Surely the Chancellor of the Exchequer is aware that the 6 per cent. increase that has taken place in the savings ratio since the June Budget is equivalent to a £12 billion fiscal deflation? If that does not concern him, it should. As he believes that Government increases in indirect tax, or increases in public sector charges have no effect on what he comically calls, "the underlying rate of inflation" are we to understand that we are to get another dose of the same in next week's Budget? Will there be a further increase in indirect taxation and further increases in public sector charges?

Sir G. Howe

Even at the request of the right hon. Gentleman, I shall not anticipate next week's Budget Statement. There has been no change in the underlying savings ratio. Any temporary increase has been largely created by the increased savings that resulted from cuts in income tax, made in last year's Budget.

Mr. Healey

Does the right hon. and learned Gentleman recall that the Government published an increase of 4 per cent., from 13 per cent. to 17 per cent., for the third quarter, before increases in tax had taken effect? We now hear that there is to be a further increase, to 20 per cent. If the Chancellor of the Exchequer is not prepared to take the question seriously, will be consult his hon.
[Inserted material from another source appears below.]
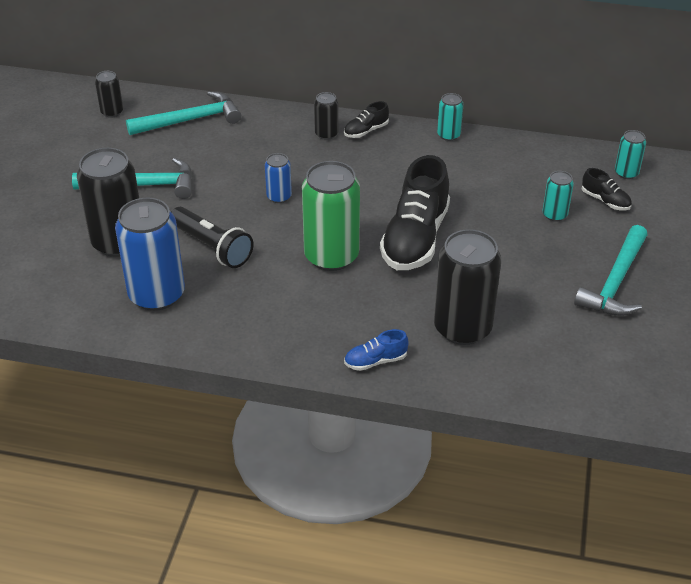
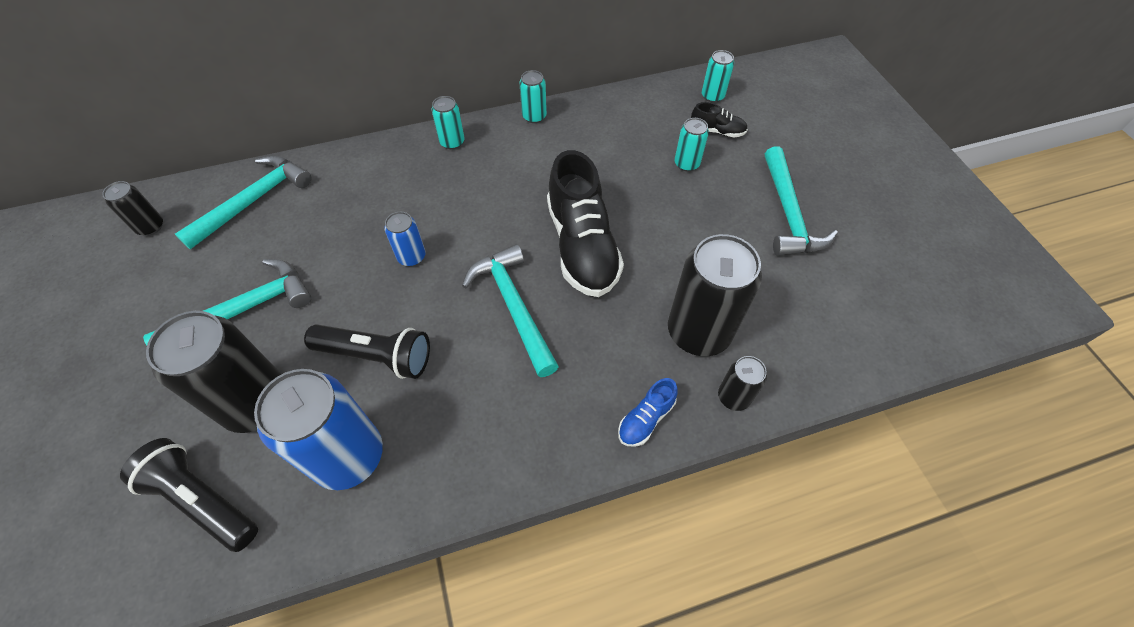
camera: 30 degrees left, 15 degrees up
green can [302,161,360,271] -> turquoise hammer [462,244,559,377]
black can [314,92,338,140] -> black can moved to [718,356,767,411]
black shoe [344,101,389,138] -> turquoise can [431,96,465,149]
none -> black flashlight [120,438,258,552]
Friend the Financial Secretary to the Treasury who argued that in such a situation we should allow the public sector borrowing requirement to rise, at least in money terms?

Sir G. Howe

I do not know where the right hon. Gentleman gets his facts. In the first three quarters of last year, the savings ratio was 15.1 per cent.; about the same as that in the preceding year. It has now risen to about 16 per cent.

Mr. Jessel

If the retail price index is supposed to be a measure of inflation, why does it contain items such as tomatoes? Such items are highly seasonal. They are particularly expensive at this time of year. Does my right hon. and learned Friend agree that many people choose substitutes and that the retail price index is, therefore, not an accurate reflection of ordinary household expenditure?

Sir G. Howe

There are many components to the retail price index. Many of them can be escaped by a skilful buyer as they move from one level to another. I am glad that my hon. Friend is so adept at observing such factors and will refrain from eating tomatoes in the near future.